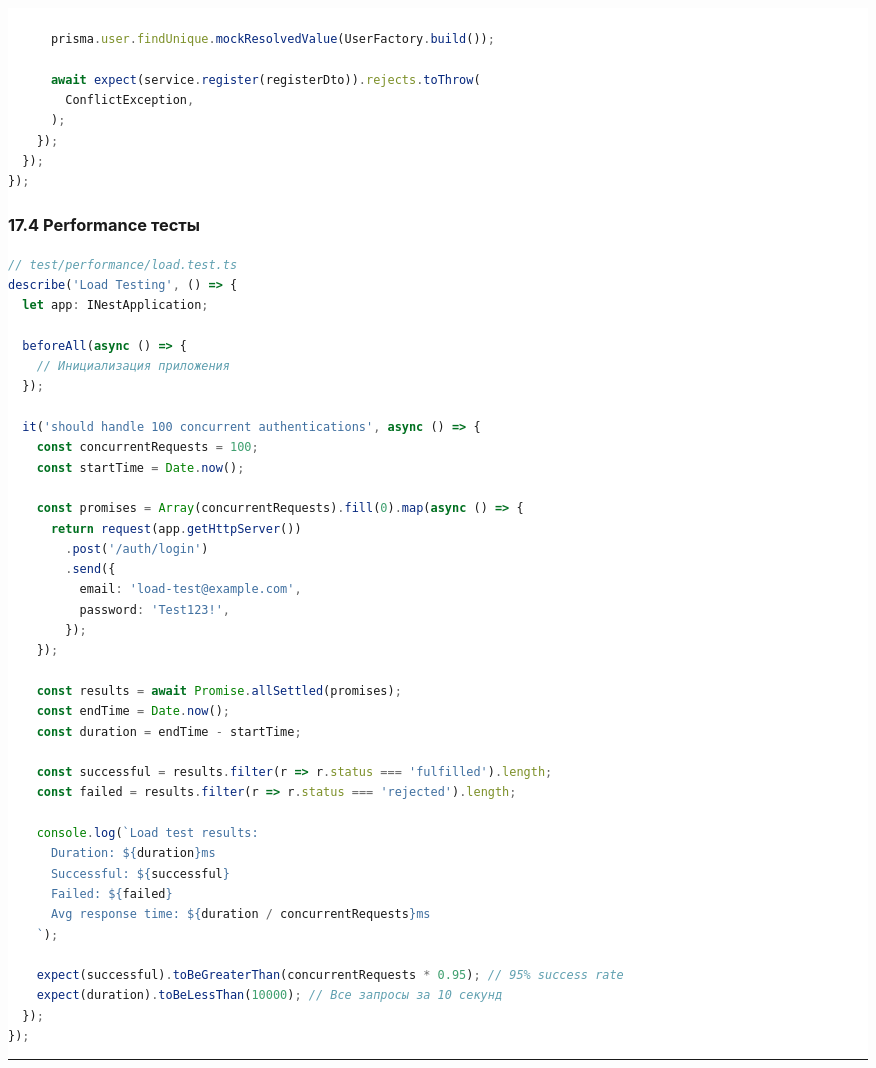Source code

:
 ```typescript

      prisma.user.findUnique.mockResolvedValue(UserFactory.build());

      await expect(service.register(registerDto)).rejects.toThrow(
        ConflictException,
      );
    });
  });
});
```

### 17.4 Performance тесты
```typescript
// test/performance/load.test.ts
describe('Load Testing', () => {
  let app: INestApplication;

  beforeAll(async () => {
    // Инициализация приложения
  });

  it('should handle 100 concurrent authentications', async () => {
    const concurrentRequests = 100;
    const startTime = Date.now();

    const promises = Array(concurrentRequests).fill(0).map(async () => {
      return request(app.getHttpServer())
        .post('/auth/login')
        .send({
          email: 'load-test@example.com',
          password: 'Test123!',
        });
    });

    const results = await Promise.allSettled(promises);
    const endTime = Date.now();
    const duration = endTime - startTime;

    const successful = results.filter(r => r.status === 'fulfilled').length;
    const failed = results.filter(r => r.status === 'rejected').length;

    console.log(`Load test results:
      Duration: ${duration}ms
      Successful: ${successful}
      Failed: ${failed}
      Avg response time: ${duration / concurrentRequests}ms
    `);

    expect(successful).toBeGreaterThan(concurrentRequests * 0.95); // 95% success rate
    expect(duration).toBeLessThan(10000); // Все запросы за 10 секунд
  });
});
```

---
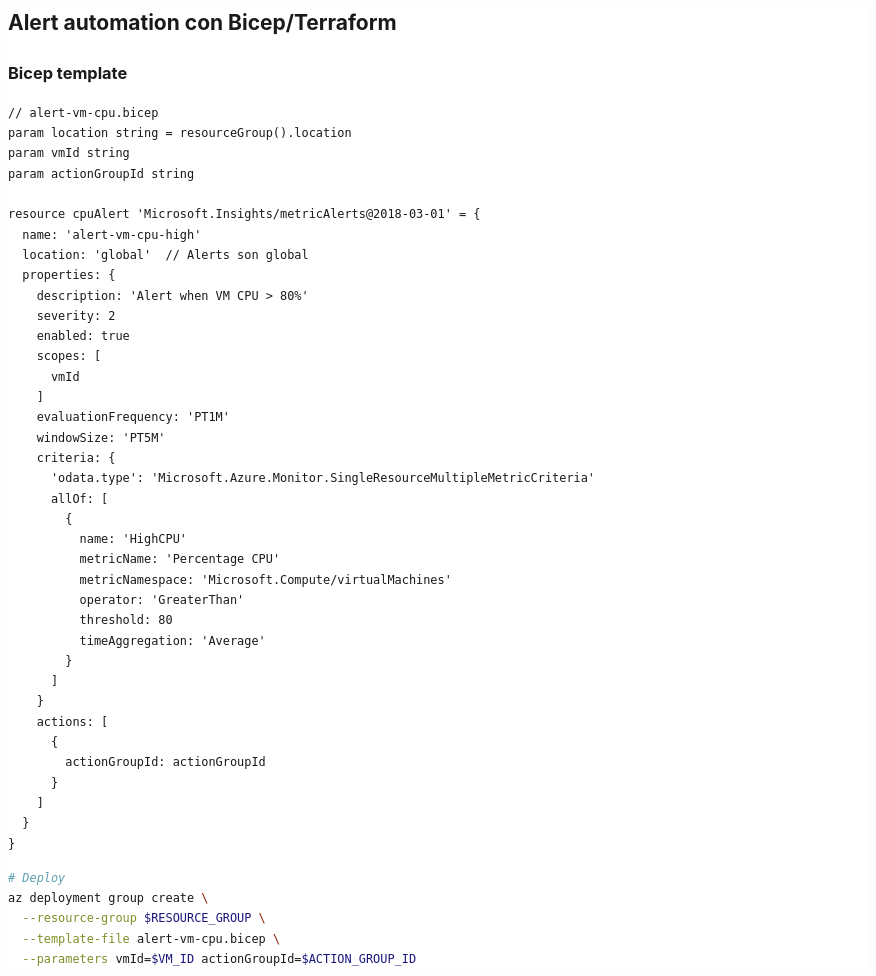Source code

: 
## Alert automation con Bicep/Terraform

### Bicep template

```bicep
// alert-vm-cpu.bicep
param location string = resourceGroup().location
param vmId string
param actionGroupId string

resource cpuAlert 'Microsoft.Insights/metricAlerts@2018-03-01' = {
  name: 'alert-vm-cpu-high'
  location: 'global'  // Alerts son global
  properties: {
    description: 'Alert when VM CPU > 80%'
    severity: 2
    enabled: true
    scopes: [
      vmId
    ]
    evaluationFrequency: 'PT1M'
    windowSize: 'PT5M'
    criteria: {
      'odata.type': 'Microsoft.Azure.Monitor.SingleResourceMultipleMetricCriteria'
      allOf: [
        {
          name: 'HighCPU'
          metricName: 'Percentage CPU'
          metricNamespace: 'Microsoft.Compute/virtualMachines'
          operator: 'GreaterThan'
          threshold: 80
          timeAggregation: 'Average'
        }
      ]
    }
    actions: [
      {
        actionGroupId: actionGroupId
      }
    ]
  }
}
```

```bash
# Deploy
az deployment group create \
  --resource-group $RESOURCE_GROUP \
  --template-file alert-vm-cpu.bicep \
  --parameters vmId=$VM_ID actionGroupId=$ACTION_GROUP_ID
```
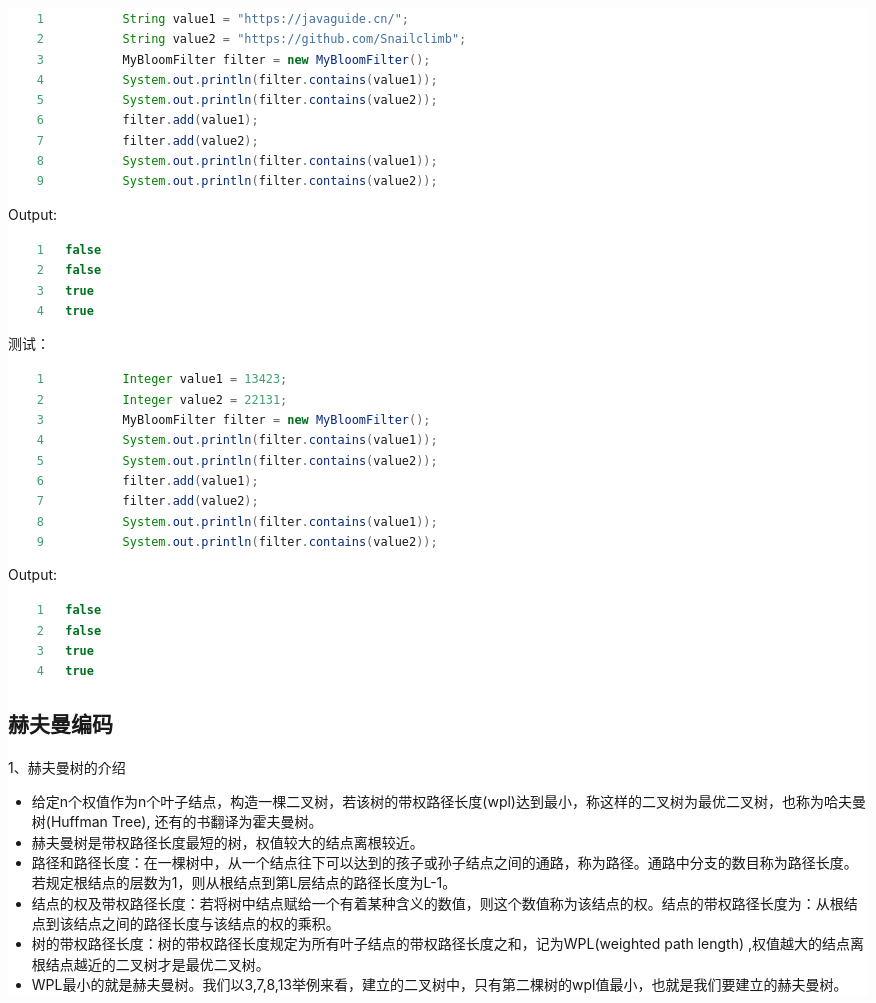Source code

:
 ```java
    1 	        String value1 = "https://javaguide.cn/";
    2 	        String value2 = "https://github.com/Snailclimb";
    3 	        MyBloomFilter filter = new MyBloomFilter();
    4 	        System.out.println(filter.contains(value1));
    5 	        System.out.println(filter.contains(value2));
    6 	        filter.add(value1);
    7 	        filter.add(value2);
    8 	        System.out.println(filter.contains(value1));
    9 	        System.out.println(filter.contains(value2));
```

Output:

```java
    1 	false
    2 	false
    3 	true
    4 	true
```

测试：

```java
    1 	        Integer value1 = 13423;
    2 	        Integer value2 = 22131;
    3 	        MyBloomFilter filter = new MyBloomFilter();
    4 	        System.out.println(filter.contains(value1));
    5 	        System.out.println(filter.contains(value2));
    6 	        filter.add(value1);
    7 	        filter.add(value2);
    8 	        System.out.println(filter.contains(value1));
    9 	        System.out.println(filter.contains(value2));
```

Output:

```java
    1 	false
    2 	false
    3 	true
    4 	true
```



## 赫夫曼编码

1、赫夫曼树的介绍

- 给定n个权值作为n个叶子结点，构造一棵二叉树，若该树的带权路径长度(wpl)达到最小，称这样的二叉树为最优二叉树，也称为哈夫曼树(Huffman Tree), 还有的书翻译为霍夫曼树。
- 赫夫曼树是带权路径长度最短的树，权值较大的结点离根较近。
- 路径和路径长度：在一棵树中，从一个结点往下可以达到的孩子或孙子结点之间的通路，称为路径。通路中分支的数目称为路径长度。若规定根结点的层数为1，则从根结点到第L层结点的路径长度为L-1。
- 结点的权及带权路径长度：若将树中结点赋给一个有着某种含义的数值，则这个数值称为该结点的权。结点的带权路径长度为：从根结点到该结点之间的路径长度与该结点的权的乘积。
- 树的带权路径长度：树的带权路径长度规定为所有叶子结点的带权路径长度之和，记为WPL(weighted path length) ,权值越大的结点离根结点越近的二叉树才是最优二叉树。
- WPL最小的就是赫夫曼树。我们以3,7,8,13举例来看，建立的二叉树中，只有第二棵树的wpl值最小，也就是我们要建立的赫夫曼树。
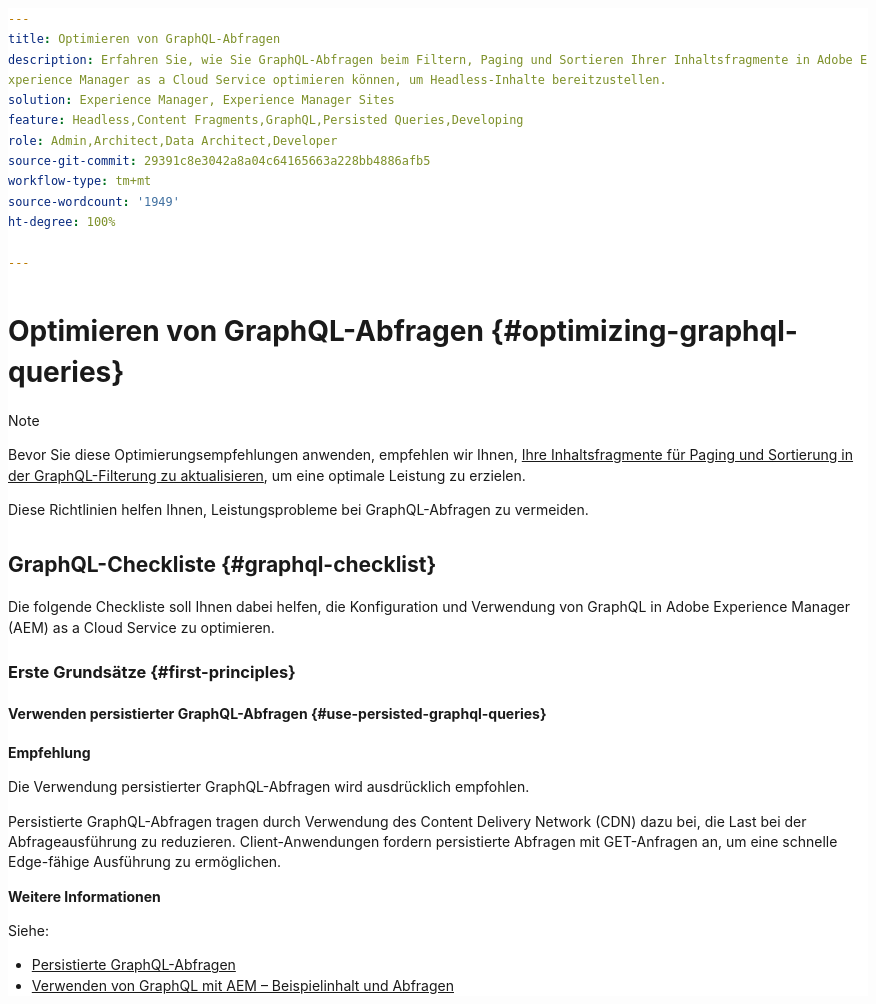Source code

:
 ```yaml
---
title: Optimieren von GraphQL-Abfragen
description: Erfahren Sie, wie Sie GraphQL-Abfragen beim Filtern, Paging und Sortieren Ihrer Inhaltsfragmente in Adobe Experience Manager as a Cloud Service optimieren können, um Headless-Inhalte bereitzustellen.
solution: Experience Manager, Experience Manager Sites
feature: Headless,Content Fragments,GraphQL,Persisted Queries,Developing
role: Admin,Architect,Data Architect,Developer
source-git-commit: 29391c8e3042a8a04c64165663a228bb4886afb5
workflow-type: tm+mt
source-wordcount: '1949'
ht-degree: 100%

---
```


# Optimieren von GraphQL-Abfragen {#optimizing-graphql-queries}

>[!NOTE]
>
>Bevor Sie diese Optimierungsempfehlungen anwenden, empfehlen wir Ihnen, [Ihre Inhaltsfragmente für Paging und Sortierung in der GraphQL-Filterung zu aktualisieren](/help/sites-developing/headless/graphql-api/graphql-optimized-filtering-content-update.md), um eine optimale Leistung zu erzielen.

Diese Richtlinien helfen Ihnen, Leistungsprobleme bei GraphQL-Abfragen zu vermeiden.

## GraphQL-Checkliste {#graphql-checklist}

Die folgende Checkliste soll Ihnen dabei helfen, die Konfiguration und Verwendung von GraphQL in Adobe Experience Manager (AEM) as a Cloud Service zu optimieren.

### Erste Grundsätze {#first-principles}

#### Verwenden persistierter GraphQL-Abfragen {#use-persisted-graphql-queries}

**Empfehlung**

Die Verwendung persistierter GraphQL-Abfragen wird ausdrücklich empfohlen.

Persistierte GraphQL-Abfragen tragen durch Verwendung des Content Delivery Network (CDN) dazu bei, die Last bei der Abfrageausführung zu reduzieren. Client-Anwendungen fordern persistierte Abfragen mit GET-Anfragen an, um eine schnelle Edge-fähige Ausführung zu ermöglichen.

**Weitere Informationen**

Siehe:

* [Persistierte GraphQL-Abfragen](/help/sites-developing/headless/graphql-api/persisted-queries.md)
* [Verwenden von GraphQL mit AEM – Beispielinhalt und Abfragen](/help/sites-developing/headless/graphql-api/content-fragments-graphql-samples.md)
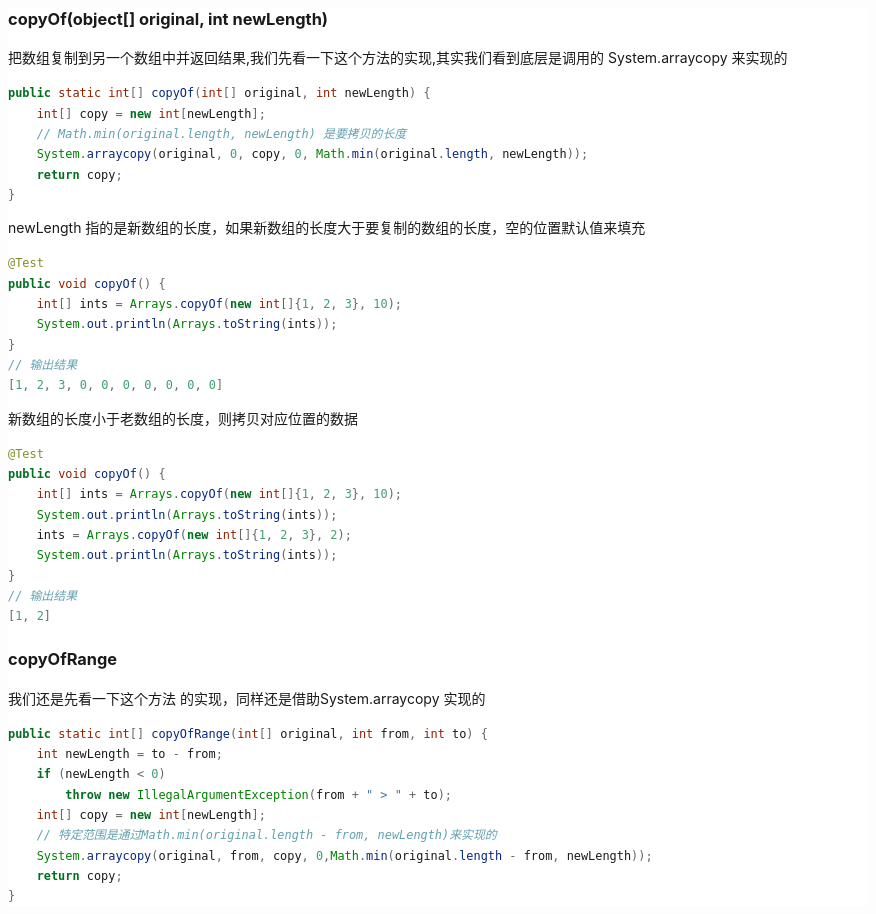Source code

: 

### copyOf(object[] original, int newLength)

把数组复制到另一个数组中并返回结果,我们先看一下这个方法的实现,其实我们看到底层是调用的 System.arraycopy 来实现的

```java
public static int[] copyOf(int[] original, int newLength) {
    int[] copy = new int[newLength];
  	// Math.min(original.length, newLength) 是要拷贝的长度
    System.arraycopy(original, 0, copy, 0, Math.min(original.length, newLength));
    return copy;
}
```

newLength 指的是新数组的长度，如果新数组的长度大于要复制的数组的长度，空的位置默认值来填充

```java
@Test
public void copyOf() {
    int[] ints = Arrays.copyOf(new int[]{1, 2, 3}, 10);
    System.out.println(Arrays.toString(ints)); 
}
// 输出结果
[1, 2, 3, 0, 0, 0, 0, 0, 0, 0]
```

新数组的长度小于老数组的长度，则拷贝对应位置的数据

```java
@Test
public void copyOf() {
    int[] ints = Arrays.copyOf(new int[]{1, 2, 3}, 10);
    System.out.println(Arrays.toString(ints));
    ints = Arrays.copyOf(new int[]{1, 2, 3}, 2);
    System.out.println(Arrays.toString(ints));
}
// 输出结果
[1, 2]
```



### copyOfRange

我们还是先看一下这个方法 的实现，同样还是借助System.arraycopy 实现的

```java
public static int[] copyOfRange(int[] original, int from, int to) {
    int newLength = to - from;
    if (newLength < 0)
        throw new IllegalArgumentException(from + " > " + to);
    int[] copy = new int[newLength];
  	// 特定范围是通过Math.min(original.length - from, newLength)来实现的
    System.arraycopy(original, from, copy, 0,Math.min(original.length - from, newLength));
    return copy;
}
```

■ ■ ■ ■ ■ ■ ■

EXERCISE:
The sole thing to report is how many lines in the data hold the string "persistierter".

EXPECTED ANSWER:
2